On Wednesday, during floor debate over SB 14, [bill author Sen. Bob] Hall answered a Democratic senator’s half-serious question about why he hated trees by saying, “I love trees … I also love liberty.” Hall has lived in Texas less than a decade and is perhaps best remembered as the guy who claimed that “Satan” had a “stranglehold” on his GOP opponent, former Senator Bob Deuell. In Hall’s statement of intent on SB 14, he played constitutional scholar, claiming that “private property rights are foundational to all other rights of a free people” and that “ownership gives an individual the right to enjoy and develop the property as they see fit.” Therefore, placing any restrictions on when a property owner can prune or remove a tree “thwarts the right to the use of the property.”

This absolutist formulation, which in casual speech is reduced to “I luv liberty,” would seem to disallow virtually any restrictions on what property owners can do to their property. What exception is possibly allowed here?

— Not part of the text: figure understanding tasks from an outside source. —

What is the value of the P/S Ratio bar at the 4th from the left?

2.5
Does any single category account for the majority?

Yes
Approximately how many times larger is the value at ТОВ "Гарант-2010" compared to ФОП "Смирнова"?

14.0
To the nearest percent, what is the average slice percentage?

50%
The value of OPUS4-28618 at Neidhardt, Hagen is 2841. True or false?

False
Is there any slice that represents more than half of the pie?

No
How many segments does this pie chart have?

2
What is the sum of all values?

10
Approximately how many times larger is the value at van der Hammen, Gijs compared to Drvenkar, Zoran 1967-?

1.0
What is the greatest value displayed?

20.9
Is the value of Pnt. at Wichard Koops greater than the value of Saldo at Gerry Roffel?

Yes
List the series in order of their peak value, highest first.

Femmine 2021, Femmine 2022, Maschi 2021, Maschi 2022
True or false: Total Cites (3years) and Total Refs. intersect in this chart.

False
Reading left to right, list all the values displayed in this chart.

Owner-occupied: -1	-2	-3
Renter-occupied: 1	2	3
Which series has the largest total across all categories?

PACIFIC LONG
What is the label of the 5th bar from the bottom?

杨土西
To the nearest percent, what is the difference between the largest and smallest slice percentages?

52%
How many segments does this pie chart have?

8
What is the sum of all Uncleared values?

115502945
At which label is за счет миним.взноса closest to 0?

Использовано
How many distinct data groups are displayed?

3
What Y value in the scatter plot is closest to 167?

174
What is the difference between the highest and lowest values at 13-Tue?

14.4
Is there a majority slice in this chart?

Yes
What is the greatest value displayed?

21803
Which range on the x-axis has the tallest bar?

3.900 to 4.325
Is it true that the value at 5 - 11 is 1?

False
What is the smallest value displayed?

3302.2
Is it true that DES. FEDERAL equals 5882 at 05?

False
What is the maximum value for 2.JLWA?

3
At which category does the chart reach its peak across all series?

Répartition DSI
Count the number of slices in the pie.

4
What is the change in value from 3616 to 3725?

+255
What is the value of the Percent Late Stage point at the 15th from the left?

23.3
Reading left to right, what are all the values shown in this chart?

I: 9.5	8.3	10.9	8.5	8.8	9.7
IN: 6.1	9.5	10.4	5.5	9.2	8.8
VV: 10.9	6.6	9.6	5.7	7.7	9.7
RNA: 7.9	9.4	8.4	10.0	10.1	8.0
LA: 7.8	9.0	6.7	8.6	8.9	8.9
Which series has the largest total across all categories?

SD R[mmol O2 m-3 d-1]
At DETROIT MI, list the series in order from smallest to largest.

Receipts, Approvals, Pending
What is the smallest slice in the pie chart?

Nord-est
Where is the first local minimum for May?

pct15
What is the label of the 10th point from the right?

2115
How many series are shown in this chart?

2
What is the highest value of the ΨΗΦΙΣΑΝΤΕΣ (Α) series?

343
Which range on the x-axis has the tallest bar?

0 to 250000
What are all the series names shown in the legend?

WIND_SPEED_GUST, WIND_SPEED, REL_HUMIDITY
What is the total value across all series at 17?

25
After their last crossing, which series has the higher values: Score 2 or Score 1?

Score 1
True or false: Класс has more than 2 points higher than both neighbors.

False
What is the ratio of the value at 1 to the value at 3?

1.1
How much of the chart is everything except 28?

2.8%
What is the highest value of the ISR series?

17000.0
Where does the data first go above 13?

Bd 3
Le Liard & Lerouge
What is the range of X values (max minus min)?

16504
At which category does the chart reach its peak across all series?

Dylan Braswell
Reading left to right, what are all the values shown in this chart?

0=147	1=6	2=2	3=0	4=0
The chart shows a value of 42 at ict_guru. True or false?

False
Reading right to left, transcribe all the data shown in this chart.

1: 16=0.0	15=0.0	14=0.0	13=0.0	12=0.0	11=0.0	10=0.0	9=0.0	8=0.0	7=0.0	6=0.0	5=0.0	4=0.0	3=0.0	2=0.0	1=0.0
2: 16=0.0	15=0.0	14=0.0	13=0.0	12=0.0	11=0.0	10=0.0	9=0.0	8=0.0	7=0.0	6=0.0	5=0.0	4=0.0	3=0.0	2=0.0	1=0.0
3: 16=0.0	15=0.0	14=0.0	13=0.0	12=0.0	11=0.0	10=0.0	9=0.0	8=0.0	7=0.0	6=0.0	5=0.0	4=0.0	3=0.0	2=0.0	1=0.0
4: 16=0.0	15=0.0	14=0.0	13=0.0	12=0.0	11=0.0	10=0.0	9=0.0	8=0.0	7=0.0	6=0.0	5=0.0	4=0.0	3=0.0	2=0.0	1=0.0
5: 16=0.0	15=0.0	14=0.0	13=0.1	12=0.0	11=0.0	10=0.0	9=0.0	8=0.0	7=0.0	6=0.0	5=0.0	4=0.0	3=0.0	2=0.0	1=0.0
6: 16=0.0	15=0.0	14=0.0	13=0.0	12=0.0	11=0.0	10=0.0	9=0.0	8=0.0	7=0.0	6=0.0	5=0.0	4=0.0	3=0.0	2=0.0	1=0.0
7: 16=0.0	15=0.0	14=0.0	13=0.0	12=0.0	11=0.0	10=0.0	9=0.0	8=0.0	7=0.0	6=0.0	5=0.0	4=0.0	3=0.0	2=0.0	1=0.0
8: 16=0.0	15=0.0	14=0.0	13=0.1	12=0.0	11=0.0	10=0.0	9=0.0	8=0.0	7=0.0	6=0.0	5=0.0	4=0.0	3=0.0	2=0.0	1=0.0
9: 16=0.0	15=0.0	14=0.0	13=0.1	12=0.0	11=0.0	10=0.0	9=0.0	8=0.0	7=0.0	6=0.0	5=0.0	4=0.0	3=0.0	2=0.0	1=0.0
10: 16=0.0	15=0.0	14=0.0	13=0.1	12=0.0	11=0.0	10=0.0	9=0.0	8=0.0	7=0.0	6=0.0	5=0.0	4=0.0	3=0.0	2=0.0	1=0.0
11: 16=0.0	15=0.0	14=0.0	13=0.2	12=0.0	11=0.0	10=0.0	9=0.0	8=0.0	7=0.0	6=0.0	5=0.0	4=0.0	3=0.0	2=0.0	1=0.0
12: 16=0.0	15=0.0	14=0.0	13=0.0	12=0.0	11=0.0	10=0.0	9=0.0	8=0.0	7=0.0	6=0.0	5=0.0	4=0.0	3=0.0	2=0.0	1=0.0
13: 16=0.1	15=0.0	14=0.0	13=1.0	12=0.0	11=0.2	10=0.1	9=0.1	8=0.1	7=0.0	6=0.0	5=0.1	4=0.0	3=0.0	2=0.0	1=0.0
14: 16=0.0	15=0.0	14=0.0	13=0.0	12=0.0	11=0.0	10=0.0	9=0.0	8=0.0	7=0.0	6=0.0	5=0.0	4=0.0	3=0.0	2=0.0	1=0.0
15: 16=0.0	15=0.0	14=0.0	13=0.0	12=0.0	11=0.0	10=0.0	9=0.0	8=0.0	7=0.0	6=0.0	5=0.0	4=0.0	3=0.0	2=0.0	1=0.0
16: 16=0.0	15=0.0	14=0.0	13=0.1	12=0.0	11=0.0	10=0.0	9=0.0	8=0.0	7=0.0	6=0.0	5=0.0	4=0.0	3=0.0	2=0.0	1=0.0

Well, plenty, if you’re a Republican who has very special trees in her district that must be protected from personal liberty. It was a minor moment on the floor on Wednesday, but it was a telling one: Senator Lois Kolkhorst, she of bathroom bill fame, got assurance from Hall that his bill wouldn’t touch Section 240.909 of the Texas Local Government Code, a statute that “applies only to a county with a population of 50,000 or less that borders the Gulf of Mexico and in which is located at least one state park and one national wildlife refuge.” That’s Lege-speak for Aransas County, whose beautiful and iconic windswept oak trees you may have seen if you’ve ever vacationed in Rockport.

In 2009, Representative Geanie Morrison and Kolkhorst’s predecessor, Glenn Hegar, passed a bill allowing the Aransas County Commissioners Court to “prohibit or restrict the clear-cutting of live oak trees in the unincorporated area of the county.” It seems some unscrupulous people were clear-cutting the oak trees, upsetting the locals, diminishing property values and harming the tourist economy. Something had to be done: Personal liberties were chainsawing the shared values of the community.

Hall assured Kolkhorst that his bill wouldn’t touch Aransas County, an apparent exception to Liberty’s purchase on the other 253 counties in the state that he didn’t bother to explain. But when Senator Jose Menendez, a San Antonio Democrat, asked if an exception could be made for San Antonio’s ordinance, which he said helps keep the air clean, Hall balked.

And thus, the important Constitutional principle of “my trees are better than yours” is upheld. God bless Texas, y’all.